> _Exercises to complete_:
A: Reproduce the vaccination editorial starting with "Although attempting to" and going on through "infection is unvaccinated.", swapping "daunting" for "difficult".
B: Carry on the editorial about COVID-19 vaccination in Galveston County from where it stops.

═══ Passage

Among the biggest outbreaks linked to the virus that causes COVID-19 has been in hokum, which has infected many people of all walks of life and of every political stripe.
That’s unfortunate, because clumps of pseudoscience about vaccines in that blizzard of general falsity have fatally misled some people.
Although attempting to glean facts from that flurry of nonsense has been daunting, there are a couple of simple facts, that are facts, and should be compelling to about half the adult population of Galveston County.
• Almost everybody dying with COVID-19 infection is unvaccinated.
• Almost everybody forced into a hospital and to undergo treatment to avoid dying is unvaccinated.
And using the word “almost” is hedging the facts almost more than practically necessary.
Only about 150 of the more than 18,000 U.S. COVID-19-related deaths in May were among fully vaccinated people, according to an Associated Press analysis of available government data.
That means only about 0.8 percent of the deaths were among vaccinated people, which means more than 99 percent of the dead were unvaccinated.
That should be close enough to “all” to get the attention of anybody who hasn’t been vaccinated.
Likewise, “breakthrough” infections in fully vaccinated people accounted for fewer than 1,200 of more than 853,000 COVID-19 hospitalizations, according to the AP analysis. That’s about 0.1 percent, which means 99.9 percent of people who had to be hospitalized were unvaccinated.
That’s about as close to an absolute “all” as it gets in statistics.
These simple facts are why the Galveston County Health District recently began reporting whether local people who died with COVID-19 had been vaccinated. The district made the change to make a specific point about the importance of COVID-19 vaccinations and how they’re making deaths from the virus preventable, Galveston County Local Health Authority Dr. Philip Keiser said.
“We’re making it real to people,” Keiser said.
Noting the unvaccinated among the dead is only a first step in underscoring the importance of vaccinations, Keiser said.
The district also plans to report the vaccination differences in local hospitalizations and new cases, he said.

══════
═══ Extracted material

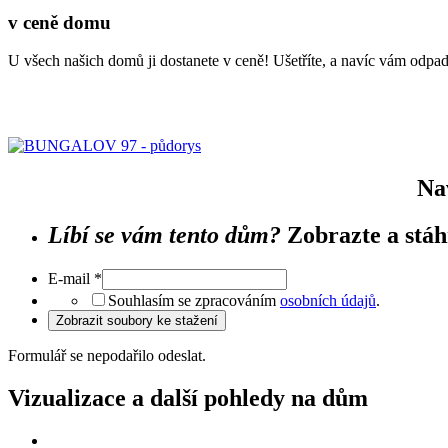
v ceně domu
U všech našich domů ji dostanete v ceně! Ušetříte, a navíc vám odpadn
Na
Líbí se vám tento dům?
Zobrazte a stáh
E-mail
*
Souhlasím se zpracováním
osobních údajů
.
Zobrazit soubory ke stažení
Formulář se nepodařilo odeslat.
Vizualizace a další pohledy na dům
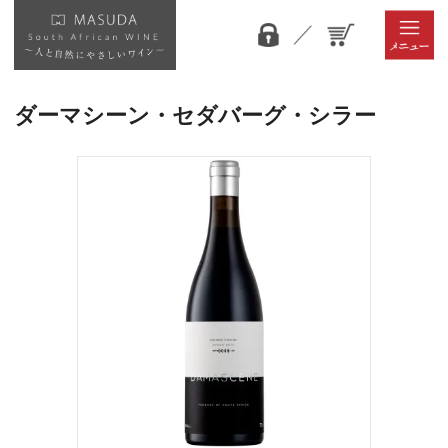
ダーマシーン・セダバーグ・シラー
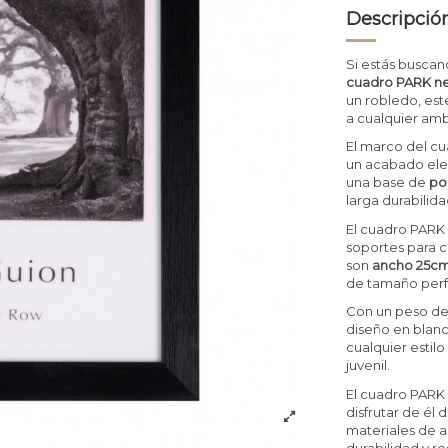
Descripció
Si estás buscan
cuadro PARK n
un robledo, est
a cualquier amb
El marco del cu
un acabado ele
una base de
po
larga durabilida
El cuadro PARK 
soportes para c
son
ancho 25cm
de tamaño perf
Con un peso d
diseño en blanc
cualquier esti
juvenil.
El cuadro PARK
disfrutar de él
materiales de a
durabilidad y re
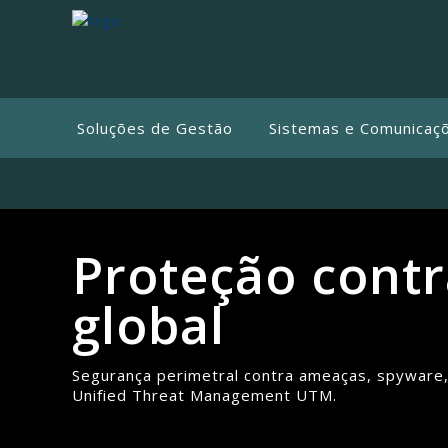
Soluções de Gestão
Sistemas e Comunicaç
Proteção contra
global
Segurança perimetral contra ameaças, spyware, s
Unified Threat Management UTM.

══════
═══ Extracted material

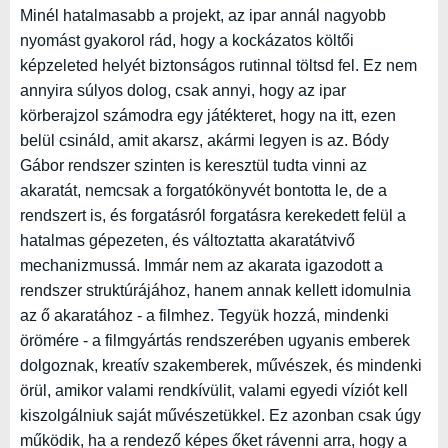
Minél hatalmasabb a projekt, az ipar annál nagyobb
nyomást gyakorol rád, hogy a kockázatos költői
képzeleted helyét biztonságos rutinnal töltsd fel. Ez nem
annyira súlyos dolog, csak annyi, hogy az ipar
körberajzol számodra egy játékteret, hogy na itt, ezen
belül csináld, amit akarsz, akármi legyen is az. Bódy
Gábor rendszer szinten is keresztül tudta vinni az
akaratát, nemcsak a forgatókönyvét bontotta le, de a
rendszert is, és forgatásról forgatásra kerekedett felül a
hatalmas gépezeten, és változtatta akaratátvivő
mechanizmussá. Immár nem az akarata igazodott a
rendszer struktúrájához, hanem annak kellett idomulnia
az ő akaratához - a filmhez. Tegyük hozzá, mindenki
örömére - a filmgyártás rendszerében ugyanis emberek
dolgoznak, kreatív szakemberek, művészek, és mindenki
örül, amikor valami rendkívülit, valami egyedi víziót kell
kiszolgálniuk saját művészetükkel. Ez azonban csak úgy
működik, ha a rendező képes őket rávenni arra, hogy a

══════

> _Expected responses_:
A:
Although attempting to glean facts from that flurry of nonsense has been difficult, there are a couple of simple facts, that are facts, and should be compelling to about half the adult population of Galveston County.
• Almost everybody dying with COVID-19 infection is unvaccinated.

B:
Keiser expected the numbers to make some trends clear — vaccinated people who test positive are hospitalized and die less frequently than unvaccinated people.
“The people who have died who have been vaccinated are extremely, extremely rare,” Keiser said.
As with the national numbers, the vast majority of people hospitalized by COVID-19 at the University of Texas Medical Branch in recent months have been unvaccinated, said Dr. Janak Patel, the director of infection control and health care epidemiology.
“There’s no question,” Patel said. “Ninety-nine percent of hospitalizations for COVID are unvaccinated. For the last three months, we haven’t had a death in a person who was fully vaccinated and was two weeks after their last vaccination. It’s not happened since we began our public vaccination effort.”
People at medical branch hospitals sick with COVID mostly are unvaccinated by choice, Patel said. Often Patel has encountered people reciting false information about vaccine science or other “mumbo jumbo,” he said.
Other facts about COVID-19 are relevant, of course. People already suffering from some medical conditions are more likely to be hospitalized and die.
People who suffer obesity also are at higher risk.
People older than 60 are too.
None of us can become younger, of course. None of us can immediately correct a medical condition that puts us at higher risk.
But each of us can take the simple, effective, safe step of being vaccinated and join the ranks of those unlikely to die with COVID.